DEAR DIARY

1.2.2024

I do not remember being born - not because I am forgetful, but because I was not sufficiently observant at the time. My fault entirely.

According to Spotify Wrapped, my #1 most listened-to song of 2023 was Harry Nilsson's "Nobody Cares About the Railroads Anymore." I am not sure if this is proof that I care about the railroads, or that I care about "Nobody Cares About the Railroads Anymore," or just that I am a deeply flawed person.

Wayne Newton's "Danke Schoen" came it at number four. This news was unexpected. This news was destabilizing. Every time I listened to Wayne Newton's "Danke Schoen" in 2023, I imagined that I was performing in some sort of Lawrence Welk-style variety show. In this fantasy, I am in a hyperrealistic radish costume. Over the radish I sport tux, top hat, and tails. My gloves are white. I am holding a cane. I begin center stage, swaying gently, a palatable crooner. Then, around the first "though we go on our separate ways," I begin to dance. At some point a kick line of Rockettes comes in behind me. We link arms. We kick. We dazzle. I begin visibly bleeding out. By the time the song ends, I am covered in blood, tap dancing frenetically. I collapse. The Rockettes are professional, perform smilingly throughout, and end with a perfectly executed toe-tapping finale. They don't bleed at all. They are highly professional.

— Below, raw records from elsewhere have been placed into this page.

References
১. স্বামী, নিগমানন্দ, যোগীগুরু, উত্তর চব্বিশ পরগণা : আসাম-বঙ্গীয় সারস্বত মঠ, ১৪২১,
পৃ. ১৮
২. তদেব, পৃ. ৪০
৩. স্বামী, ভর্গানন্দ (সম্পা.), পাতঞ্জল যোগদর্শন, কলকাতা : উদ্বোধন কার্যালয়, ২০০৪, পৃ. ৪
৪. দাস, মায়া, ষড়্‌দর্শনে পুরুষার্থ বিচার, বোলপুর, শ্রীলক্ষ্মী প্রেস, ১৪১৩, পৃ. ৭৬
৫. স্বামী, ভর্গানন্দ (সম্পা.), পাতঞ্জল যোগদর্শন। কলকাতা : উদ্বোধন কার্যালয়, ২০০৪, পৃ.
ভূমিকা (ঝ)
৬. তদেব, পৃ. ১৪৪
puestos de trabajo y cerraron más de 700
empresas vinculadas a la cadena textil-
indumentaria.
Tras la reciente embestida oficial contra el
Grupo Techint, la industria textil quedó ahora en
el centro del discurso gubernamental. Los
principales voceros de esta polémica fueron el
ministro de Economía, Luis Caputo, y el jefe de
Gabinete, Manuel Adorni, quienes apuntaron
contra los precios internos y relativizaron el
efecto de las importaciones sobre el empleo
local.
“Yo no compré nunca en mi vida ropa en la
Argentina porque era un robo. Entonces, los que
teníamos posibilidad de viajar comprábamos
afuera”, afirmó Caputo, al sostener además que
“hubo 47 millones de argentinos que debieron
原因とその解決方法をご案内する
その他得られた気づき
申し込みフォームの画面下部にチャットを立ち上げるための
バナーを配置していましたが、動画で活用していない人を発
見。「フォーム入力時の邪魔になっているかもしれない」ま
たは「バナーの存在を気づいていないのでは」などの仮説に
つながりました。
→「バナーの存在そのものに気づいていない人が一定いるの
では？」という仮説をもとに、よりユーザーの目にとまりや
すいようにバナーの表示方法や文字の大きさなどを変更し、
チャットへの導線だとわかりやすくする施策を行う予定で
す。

This radish choreography was not mentioned in my Spotify Wrapped.

I re-downloaded tiktok for about three days in December. I binged. I learned the term "maladaptive daydreaming" from a teenager. I watched a hot NYC friend group lip-sync to Sue Sylvester dialogue. A man said "Whoa - are you scrolling instead of sleeping?" Asshole. I deleted tiktok.

I deserve to dance radishly alongside the Rockettes. I deserve to let myself make something called Content and post it Strategically and become the sort of person who gets sent promotional moisturizer via FedEx. See me, world! Love me! Love even the parts of me I don't especially like! Love especially the parts of me I don't especially like!

I do not remember being born. I am okay with this. It seems too sticky to be worth remembering. The years since have been less a progression and more an accumulation. I am not sure if I am okay with this - I would prefer neater narrative structure - but I have to be okay with this. Life is sticky. Everything carries risk. A lot of things carry reward, but also a lot of arthropods carry bloodborne pathogens. Vector-borne illness is always a threat. Amtrack tickets are fairly pricey. Potato chips taste nice but make the tongue funny.

Are you scrolling instead of sleeping? Yes I am, baby boy. Yes yes yes you betcha yes I am.